A professora e empresária da educação Maria do Carmo, pré-candidata ao Governo do Amazonas pelo Partido Liberal (PL), se manifestou sobre o tema em um vídeo divulgado nas redes sociais. Para ela, a medida poderia ter sido conduzida “de forma mais justa e humana”, com uma transição que considerasse o impacto sobre quem já está próximo da aposentadoria.
“A Reforma pode até ser necessária, mas o papel do governante é cuidar das pessoas. O município podia ter feito uma transição mais justa, mais humana, mas preferiu empurrar a conta para quem já deu tudo de si”, afirmou.

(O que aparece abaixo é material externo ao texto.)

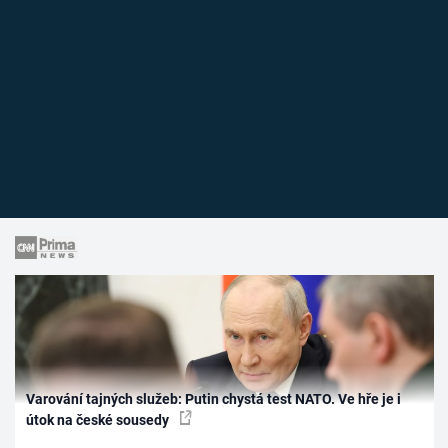
Varování tajných služeb: Putin chystá test NATO. Ve hře je i
útok na české sousedy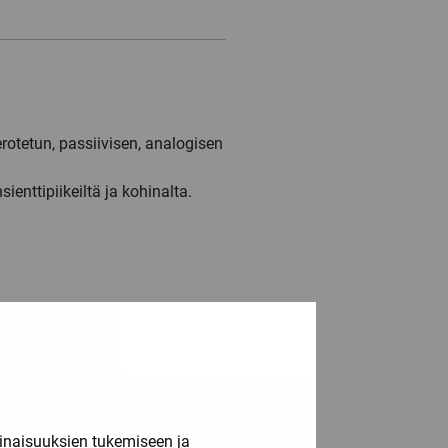
rotetun, passiivisen, analogisen
ienttipiikeiltä ja kohinalta.
inaisuuksien tukemiseen ja
C-ympäristöissä.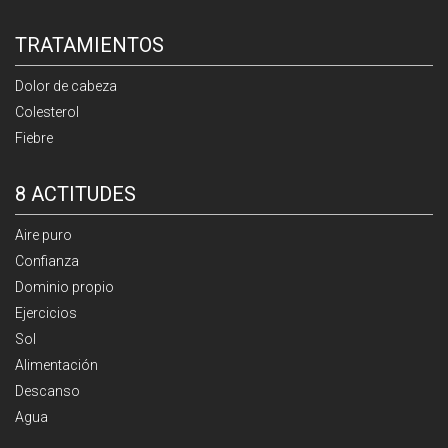
TRATAMIENTOS
Dolor de cabeza
Colesterol
Fiebre
8 ACTITUDES
Aire puro
Confianza
Dominio propio
Ejercicios
Sol
Alimentación
Descanso
Agua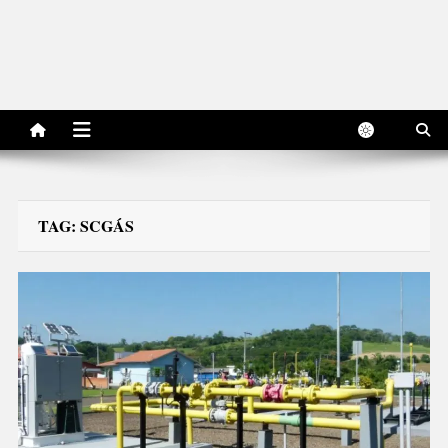
TAG:
SCGÁS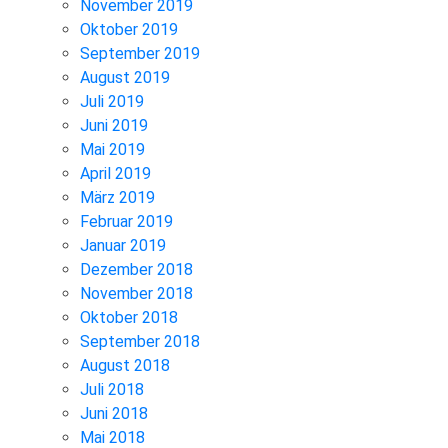
November 2019
Oktober 2019
September 2019
August 2019
Juli 2019
Juni 2019
Mai 2019
April 2019
März 2019
Februar 2019
Januar 2019
Dezember 2018
November 2018
Oktober 2018
September 2018
August 2018
Juli 2018
Juni 2018
Mai 2018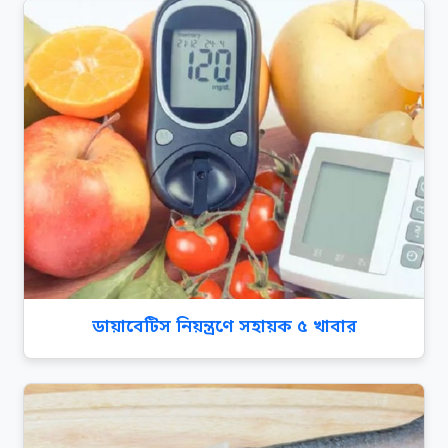
ডায়াবেটিস নিয়ন্ত্রণে সহায়ক ৫ খাবার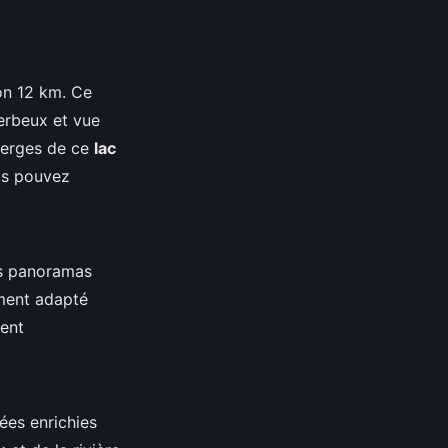
on 12 km. Ce
erbeux et vue
 berges de ce
lac
ous pouvez
es panoramas
gment adapté
ment
ées enrichies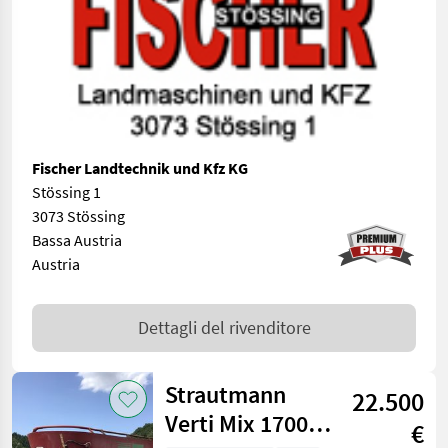
Fischer Landtechnik und Kfz KG
Stössing 1
3073 Stössing
Bassa Austria
Austria
Dettagli del rivenditore
Strautmann
22.500
Verti Mix 1700
€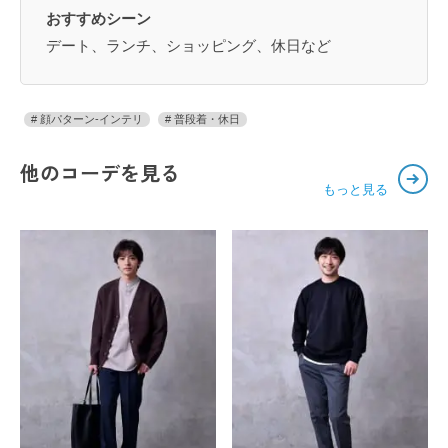
おすすめシーン
デート、ランチ、ショッピング、休日など
顔パターン-インテリ
普段着・休日
他のコーデを見る
もっと見る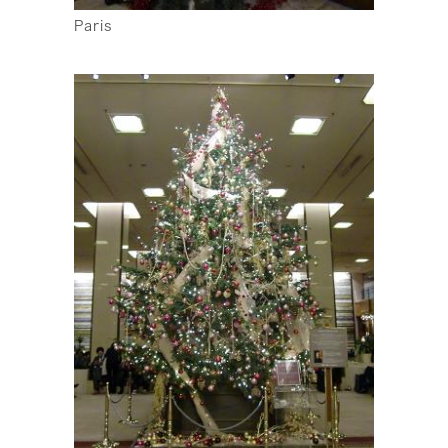
Paris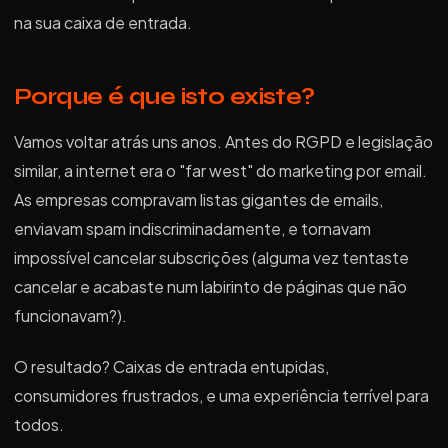
na sua caixa de entrada.
Porque é que isto existe?
Vamos voltar atrás uns anos. Antes do RGPD e legislação
similar, a internet era o "far west" do marketing por email.
As empresas compravam listas gigantes de emails,
enviavam spam indiscriminadamente, e tornavam
impossível cancelar subscrições (alguma vez tentaste
cancelar e acabaste num labirinto de páginas que não
funcionavam?).
O resultado? Caixas de entrada entupidas,
consumidores frustrados, e uma experiência terrível para
todos.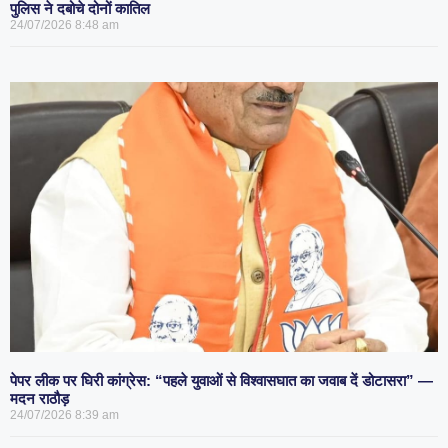
पुलिस ने दबोचे दोनों कातिल
24/07/2026
8:48 am
पेपर लीक पर घिरी कांग्रेस: “पहले युवाओं से विश्वासघात का जवाब दें डोटासरा” —
मदन राठौड़
24/07/2026
8:39 am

Com mais de três décadas dedicadas à educação, Maria do Carmo ressaltou a dificuldade enfrentada pelos professores e defendeu um olhar mais sensível para o setor público.
“Aprendi o quanto é difícil ser professor nesse país. A gente trabalha muito, enfrenta de tudo, e, no fim, ainda é quem mais sofre com as decisões do poder público”, disse.
A pré-candidata também destacou o posicionamento dos vereadores do PL e da oposição, que votaram contra a proposta, reforçando a importância do diálogo político.
Apesar das divergências, o tema deve continuar em pauta nas próximas semanas, com entidades representativas cobrando mais transparência e participação nas decisões que afetam diretamente o funcionalismo.